Rawat wanting someone
to take forward the ‘take no prisoners’ Operation All Out, which since the
Burhan Wani phase, had consumed some 600 Kashmiri youth and foreign terrorists,
appropriately alighted on Dhillon. (One militant, Adil Hussain Dar, whose gun
jammed, was taken alive in the period.) Chuffed up, the author goes on to boast
of a 100 killed in the first five months of 2019, including the Pulwama mastermind
‘Ghazi’ within a 100-hours. His illegitimate and illegal warning was, ‘You pick
up the gun, you are dead.’ Of those killed, 75 per cent were callow Kashmiri
youth. To his credit per his unverifiable claim, he brought over 50 young boys
from the militancy.
Even so, it is
retrospectively clear that the scene was being set for the evacuation of
Article 370 by killing those who might create a ruckus.

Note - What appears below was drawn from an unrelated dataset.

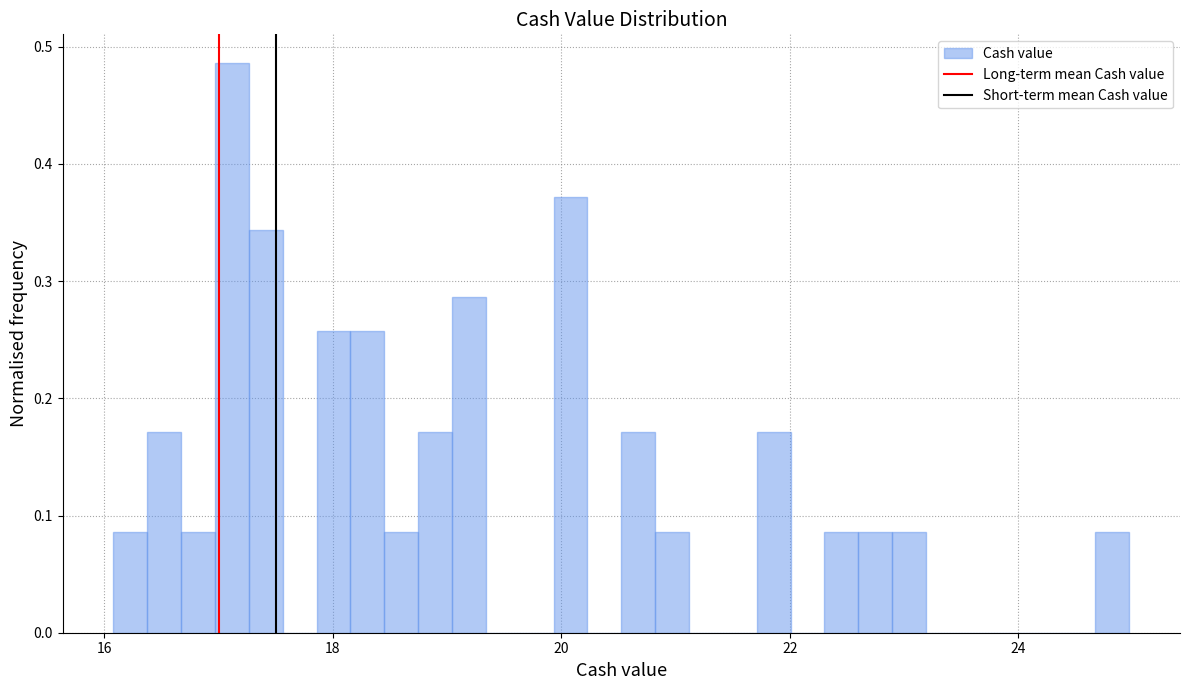

Around what value on the x-axis is the tallest bar? Give the approximate position of its centre, as read against the axis.

17.2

Quietude in wake of Amit
Shah’s 5 August histrionics in Lok Sabha owes much to such setting of the stage,
not to mention Ajit Doval’s camping over in Kashmir for a fortnight to control
the paramilitary pumped in, lest another Bijbehara occur.
That the general
was party to a hoax on the nation is clear from his bit of perception
management on national television that an improvised explosive device had been
found on the Amarnath Yatra route. That lending of the authority of his uniform
to the excuse for the regime’s year-long crackdown across Kashmir, albeit prolonged
by the Covid outbreak, is the author’s ticket to infamy.
It’s no wonder
then that he, fixated as he was with Kashmir, missed the wood for the trees as
the Chinese marched up to their claim line in Ladakh. As Chief of Defence
Intelligence Agency he ought to have read the tea leaves, since input had been
received of Chinese headed onto Tibet during their winter exercise. This is yet
another elision - proving the baleful effect of the army’s Kashmir obsession that
cost the nation 20 Galwan brave-hearts.
The monotonous
regurgitation of the official narrative in the book, right from the inception
of the problem in Kashmir to how the autonomous state was defenestrated, can
also have an alternative explanation. The second one gains plausibility from the
author in the acknowledgements informing of encouragement to record his memoirs
from a former major and star of the right-wing lapdog media, Gaurav Arya.
This suspicion
is reinforced by the ingratiating account of the author’s meeting with Amit
Shah, the all-powerful home minister, during his visit to Kashmir when Shah was
contemplating voiding Article 370. Dhillon egregiously recalls opining to his
wife on return from a one-on-one working breakfast meet: ‘Bees yuvraj mil kar bhi iss bande ka mukabla nahin kar sakte.’ What
can be more sickeningly cloying than that?
For his pains,
he has so far only been rewarded with the chairmanship of the board of
governors of Mandi Indian Institute of Technology, the director of which - on
Dhillon’s watch - has been the butt of memes. But then, the market is rather
full with generals – and sister service equivalents – falling over each other
to attract the attention of India’s ruling duo – national interest and
institutional integrity be damned. Though subtitled My Life Story, expect a sequel.